Twice a week we open the space for visitors and regular participants. We try
to be as open as possible; everyone is welcome to join up whenever they feel
like it. There are no restrictions regarding participation or contribution. If
people want to, they can make a small donation but it isn't required. At our
meetings there is free coffee, tea, and beer, but everyone is welcome to bring
other stuff as well. Donations in the form of drinks or food or tools are also
welcome.

We have about 15 participants that show up regularly, and about 50 or so that
show up now and then. I think we have had a couple of 100 visitors that did
not return or only once or so, particularly when we organise special events.

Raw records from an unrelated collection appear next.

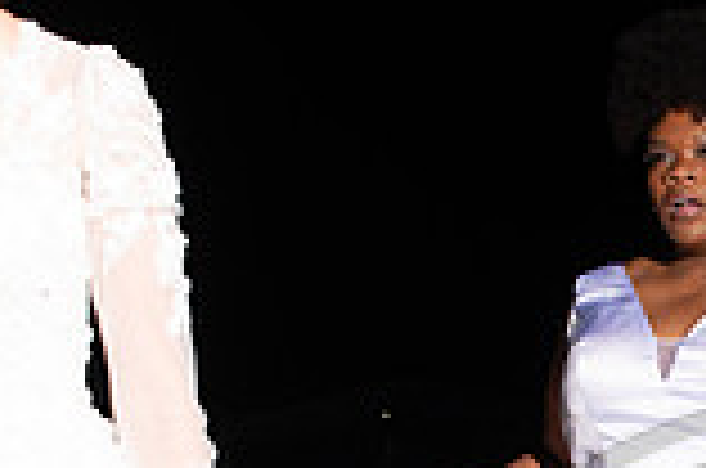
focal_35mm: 259
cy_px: 855
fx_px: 5069
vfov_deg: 5.2
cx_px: 832
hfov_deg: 7.9
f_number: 6.3
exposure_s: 1/200
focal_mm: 70
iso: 1000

Basically, people just show up and start working on their own projects.
Somehow we have trouble starting communal projects, probably because it is up
to the hackers themselves to keep it going or not. We try to create some sort
of free-style atmosphere where everything can be supported, but there is no
pressure to perform or finish. Most often, when a couple of hackers show up,
it becomes more of a social gathering than a work place. That is always a nice
end of the evening.

Furthermore, we also support other like-minded clubs to have their meetings at
our space for free--we also have a large canteen, and a couple of meeting
rooms. We have collected about four separate clubs that meet up about once a
month or so. This is great as it results in some sort of cross-pollination.

After a couple of years we created an official foundation to make renting and
paying things easier. It has a board, which has one board meeting a year of
about an hour or two. So, bureaucratically, it does not take much time.

------
ConAntonakos
I'm in the same situation. We're a very small team (8 total), so I barely find
time to contribute back among other events like trying to relax, personal
development, entertainment, etc. I think I might have to carve out one day or
a couple hours on a specific day of the week that'll be my "open source time".
I look at it almost every day, but don't have enough alone time with the open
source software (like React.js) I want to work on.

------
brootstrap
Yeah I am with you... If it's not a habit it is hard to do. Personally when
i'm done with work I want to go play Dark Souls :p. Weekends though I will get
the itch a little bit and saturday/sunday is when I can work on my own
projects. Still lots of weekends are spent visiting folks and such so that
free time is limited.

------
billconan
I try to spend 2 hours each day on open source or learning.

usually around dinner time (before or after dinner).

my problem is not that I don't have time, but that I don't have a focus. I do
a little bit this and that.